Rezension

Der alte Mythos Frankenstein

Biblioteca Obscura: Frankenstein -

Biblioteca Obscura: Frankenstein
von Mary Shelley

Die eigentliche Handlung rund um den Schweizer Viktor Frankenstein und sein Monster wird im Rückblick erzählt, teils aus der Ich-Erzählperspektive, teils in Briefform. Die interessante Szenerie der Rahmenhandlung spielt auf einem Schiff auf wissenschaftlicher Expedition in die Arktis zum Ende des 18. Jahrhunderts.
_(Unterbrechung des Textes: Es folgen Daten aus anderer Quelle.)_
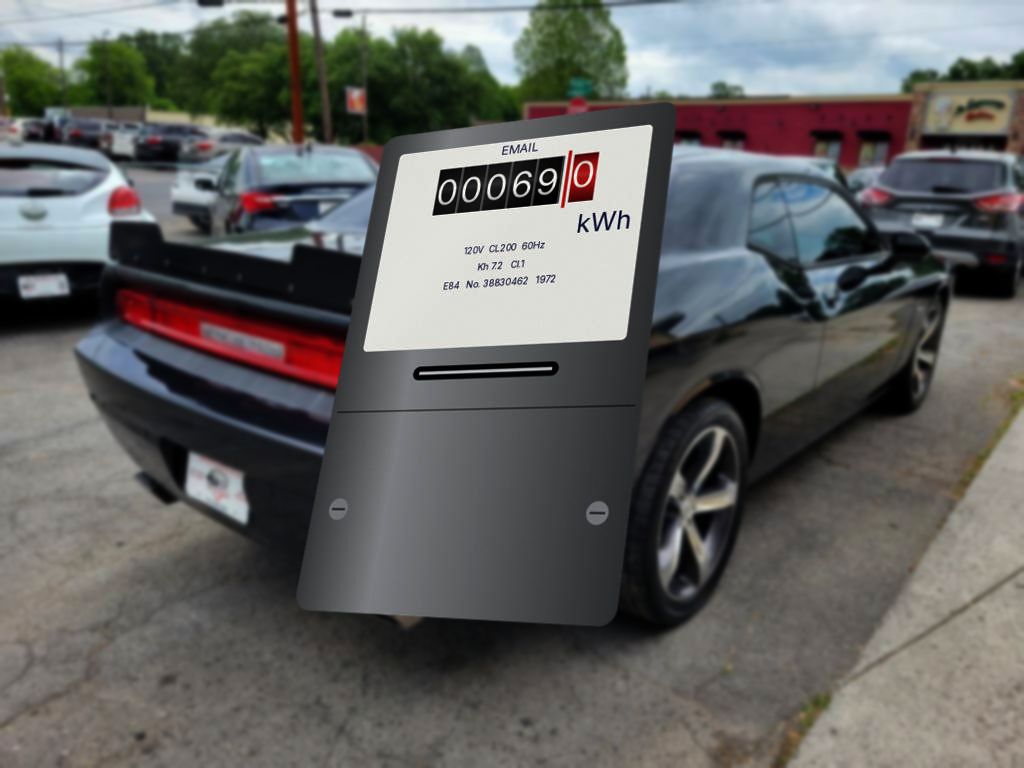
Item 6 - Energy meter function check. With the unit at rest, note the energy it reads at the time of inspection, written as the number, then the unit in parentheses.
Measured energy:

Überraschend für dieses von ihm geschaffene, 2,40 Meter große Monster ist dessen Welt zwischen Gutem und Bösem, zwischen gutwilligen und rachsüchtigen, gewaltbereiten Gedanken und Aktivitäten in all seiner Einsamkeit und Häßlickeit, leider vergebens Verständnis für sein Verhalten und seine Situation suchend. Geister und übernatürliche Magie ersetzt dieser 1818 publizierte Horrorroman durch ein ungewöhnlich menschliches, intelligentes Monster und das Ambiente von Wissenschaft. Verschiedene Perspektiven zu moralischen Konsequenzen ergeben sich aus der Erschaffung eines künstlichen Menschen, wenn sich die Folgen nicht absehen lassen können, was dem Roman auch nach heutigen Maßstäben viel Tiefe gibt. Auch die psychologische Deutung des Geschehens wird angerissen. Ist das Wissensdurst, wenn der Mensch Gott spielt? Wie entsteht das Böse? Der Horror liegt hier in der Wissenschaft, die so weit geht, dass sich das Menschengemachte in unerwartet negativer Weise verselbstständigt. Interessante Gedankenansätze!